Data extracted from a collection
- Opening Delimiter -

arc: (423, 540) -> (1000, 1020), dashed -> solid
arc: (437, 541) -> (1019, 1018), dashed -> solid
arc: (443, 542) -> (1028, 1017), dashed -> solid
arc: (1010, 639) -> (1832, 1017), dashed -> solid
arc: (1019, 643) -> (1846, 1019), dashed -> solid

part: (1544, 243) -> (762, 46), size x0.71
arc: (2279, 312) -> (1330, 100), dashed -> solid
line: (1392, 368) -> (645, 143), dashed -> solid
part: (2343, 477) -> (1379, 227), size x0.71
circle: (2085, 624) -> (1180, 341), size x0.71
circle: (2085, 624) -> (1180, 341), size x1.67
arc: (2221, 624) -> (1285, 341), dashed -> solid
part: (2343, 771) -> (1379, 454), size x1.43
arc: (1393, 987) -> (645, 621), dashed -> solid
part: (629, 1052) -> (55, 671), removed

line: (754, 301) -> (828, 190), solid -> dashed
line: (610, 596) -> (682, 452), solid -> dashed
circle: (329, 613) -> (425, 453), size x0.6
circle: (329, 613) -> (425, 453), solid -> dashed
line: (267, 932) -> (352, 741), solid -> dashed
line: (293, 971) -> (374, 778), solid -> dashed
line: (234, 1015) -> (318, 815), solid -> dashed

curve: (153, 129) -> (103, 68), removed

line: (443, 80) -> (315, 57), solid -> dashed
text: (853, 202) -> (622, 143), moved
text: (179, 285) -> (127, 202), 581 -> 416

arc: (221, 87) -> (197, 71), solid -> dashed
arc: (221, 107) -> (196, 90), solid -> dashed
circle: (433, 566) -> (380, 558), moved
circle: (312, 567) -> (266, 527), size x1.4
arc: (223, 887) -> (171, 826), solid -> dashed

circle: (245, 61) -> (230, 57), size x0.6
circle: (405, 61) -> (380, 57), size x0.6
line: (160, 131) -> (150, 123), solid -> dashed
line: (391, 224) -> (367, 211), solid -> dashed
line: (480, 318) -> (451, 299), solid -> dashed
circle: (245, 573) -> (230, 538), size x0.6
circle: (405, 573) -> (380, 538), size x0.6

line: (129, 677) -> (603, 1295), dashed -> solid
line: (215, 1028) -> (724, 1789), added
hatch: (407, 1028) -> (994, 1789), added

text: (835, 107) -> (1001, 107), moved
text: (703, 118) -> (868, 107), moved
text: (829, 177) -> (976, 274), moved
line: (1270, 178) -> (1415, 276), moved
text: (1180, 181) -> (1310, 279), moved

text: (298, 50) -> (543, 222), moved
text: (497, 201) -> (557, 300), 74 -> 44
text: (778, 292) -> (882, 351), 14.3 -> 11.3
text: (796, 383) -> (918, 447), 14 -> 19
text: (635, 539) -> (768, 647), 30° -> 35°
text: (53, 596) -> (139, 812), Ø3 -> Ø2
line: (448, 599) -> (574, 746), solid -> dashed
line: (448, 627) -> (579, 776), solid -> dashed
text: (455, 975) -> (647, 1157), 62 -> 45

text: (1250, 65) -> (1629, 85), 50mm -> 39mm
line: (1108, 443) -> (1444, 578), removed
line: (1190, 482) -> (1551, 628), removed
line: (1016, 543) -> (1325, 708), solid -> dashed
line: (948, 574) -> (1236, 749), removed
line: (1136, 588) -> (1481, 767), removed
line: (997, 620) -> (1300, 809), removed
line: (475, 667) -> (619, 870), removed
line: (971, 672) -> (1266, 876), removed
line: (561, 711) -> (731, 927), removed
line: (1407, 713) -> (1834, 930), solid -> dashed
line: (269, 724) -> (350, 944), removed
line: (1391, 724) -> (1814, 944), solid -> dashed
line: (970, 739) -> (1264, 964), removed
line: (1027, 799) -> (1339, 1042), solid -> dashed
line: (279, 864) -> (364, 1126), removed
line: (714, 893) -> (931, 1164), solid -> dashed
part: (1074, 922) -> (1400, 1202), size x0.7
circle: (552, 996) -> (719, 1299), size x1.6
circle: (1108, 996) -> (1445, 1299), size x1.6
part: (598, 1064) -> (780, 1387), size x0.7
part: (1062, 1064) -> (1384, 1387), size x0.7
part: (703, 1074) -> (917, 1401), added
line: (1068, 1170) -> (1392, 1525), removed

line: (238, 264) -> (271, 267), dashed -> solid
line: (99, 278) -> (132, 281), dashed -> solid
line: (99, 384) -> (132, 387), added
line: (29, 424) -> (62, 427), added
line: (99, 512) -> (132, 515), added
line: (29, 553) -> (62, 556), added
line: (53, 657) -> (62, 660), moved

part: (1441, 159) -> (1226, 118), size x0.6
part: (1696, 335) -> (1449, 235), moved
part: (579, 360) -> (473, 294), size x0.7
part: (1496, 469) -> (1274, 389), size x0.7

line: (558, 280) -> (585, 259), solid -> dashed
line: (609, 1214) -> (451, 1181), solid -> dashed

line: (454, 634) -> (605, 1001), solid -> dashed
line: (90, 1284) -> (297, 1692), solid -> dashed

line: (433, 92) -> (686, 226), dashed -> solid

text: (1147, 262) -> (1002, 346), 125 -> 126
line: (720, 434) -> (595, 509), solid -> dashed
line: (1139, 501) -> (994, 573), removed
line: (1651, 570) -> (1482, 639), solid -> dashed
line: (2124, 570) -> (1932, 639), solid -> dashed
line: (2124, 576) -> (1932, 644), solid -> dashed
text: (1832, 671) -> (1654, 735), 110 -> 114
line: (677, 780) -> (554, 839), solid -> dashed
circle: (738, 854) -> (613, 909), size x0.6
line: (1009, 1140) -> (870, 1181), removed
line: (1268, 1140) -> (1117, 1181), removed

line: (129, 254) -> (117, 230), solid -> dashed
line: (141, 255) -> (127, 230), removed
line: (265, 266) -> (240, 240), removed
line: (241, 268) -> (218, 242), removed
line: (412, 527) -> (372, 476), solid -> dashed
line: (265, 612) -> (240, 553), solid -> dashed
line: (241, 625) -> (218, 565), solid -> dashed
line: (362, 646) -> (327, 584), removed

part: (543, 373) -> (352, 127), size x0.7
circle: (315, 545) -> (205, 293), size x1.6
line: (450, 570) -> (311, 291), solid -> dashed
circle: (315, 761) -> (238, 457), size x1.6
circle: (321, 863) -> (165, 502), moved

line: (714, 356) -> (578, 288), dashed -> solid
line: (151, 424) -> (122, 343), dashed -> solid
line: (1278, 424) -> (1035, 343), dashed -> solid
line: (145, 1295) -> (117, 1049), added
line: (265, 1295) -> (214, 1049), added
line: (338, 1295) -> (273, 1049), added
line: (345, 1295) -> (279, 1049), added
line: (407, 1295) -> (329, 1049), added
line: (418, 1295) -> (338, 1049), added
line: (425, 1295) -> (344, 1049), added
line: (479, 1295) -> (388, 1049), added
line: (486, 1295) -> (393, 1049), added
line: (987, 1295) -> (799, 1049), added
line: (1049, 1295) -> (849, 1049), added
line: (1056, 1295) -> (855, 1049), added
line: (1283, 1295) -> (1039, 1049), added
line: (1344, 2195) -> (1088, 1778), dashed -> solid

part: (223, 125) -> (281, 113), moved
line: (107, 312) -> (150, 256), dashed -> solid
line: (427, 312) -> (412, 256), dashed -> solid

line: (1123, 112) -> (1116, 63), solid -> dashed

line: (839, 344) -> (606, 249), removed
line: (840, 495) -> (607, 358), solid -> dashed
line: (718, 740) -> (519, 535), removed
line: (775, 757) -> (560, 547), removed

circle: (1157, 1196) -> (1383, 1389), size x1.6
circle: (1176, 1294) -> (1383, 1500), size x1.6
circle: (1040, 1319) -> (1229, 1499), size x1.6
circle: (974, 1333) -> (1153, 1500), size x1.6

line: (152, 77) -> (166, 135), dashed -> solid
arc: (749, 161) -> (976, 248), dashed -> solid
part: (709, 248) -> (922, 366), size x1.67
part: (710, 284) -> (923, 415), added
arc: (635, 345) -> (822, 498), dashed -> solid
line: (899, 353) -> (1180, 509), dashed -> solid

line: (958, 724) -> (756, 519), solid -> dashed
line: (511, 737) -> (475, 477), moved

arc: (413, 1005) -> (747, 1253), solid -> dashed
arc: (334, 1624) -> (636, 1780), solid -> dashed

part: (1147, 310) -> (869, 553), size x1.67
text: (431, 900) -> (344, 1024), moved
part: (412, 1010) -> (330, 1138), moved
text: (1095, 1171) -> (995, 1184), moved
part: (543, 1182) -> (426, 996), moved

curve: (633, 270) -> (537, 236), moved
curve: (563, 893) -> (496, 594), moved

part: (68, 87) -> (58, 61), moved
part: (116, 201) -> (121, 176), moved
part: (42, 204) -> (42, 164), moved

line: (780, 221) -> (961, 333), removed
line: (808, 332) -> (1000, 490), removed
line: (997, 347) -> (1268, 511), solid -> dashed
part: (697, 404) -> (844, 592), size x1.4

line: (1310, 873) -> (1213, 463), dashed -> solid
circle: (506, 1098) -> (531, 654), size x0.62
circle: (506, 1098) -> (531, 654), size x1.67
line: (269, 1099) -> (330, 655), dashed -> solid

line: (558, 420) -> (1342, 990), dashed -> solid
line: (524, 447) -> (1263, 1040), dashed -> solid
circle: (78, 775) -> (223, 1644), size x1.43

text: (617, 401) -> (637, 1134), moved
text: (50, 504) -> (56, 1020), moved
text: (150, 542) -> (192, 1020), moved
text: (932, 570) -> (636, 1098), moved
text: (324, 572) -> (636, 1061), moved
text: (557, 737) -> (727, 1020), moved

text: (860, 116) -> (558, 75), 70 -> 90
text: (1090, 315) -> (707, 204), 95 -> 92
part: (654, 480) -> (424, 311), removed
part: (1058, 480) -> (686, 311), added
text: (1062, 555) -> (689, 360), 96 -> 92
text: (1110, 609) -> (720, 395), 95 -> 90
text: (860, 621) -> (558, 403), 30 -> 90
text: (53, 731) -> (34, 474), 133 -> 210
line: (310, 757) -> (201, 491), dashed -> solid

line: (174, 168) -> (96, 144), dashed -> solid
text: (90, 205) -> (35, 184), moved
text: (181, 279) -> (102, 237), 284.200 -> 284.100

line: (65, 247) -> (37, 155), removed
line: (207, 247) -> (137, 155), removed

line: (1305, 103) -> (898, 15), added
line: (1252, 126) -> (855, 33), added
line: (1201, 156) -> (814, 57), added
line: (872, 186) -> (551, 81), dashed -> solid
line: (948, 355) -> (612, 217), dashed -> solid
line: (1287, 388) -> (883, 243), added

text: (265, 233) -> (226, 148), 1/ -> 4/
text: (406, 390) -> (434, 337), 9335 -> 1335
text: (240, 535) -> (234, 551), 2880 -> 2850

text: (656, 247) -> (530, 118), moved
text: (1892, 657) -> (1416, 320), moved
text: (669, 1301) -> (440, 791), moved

- Closing Delimiter -

● Brief: Would you copy, unchanged, the stretch of the records above that begins at the line containing "text: (932, 570) -> (636, 1098), moved" and ends at the line containing "text: (90, 205) -> (35, 184), moved", and only that?

● Answer to the exercise:
text: (932, 570) -> (636, 1098), moved
text: (324, 572) -> (636, 1061), moved
text: (557, 737) -> (727, 1020), moved

text: (860, 116) -> (558, 75), 70 -> 90
text: (1090, 315) -> (707, 204), 95 -> 92
part: (654, 480) -> (424, 311), removed
part: (1058, 480) -> (686, 311), added
text: (1062, 555) -> (689, 360), 96 -> 92
text: (1110, 609) -> (720, 395), 95 -> 90
text: (860, 621) -> (558, 403), 30 -> 90
text: (53, 731) -> (34, 474), 133 -> 210
line: (310, 757) -> (201, 491), dashed -> solid

line: (174, 168) -> (96, 144), dashed -> solid
text: (90, 205) -> (35, 184), moved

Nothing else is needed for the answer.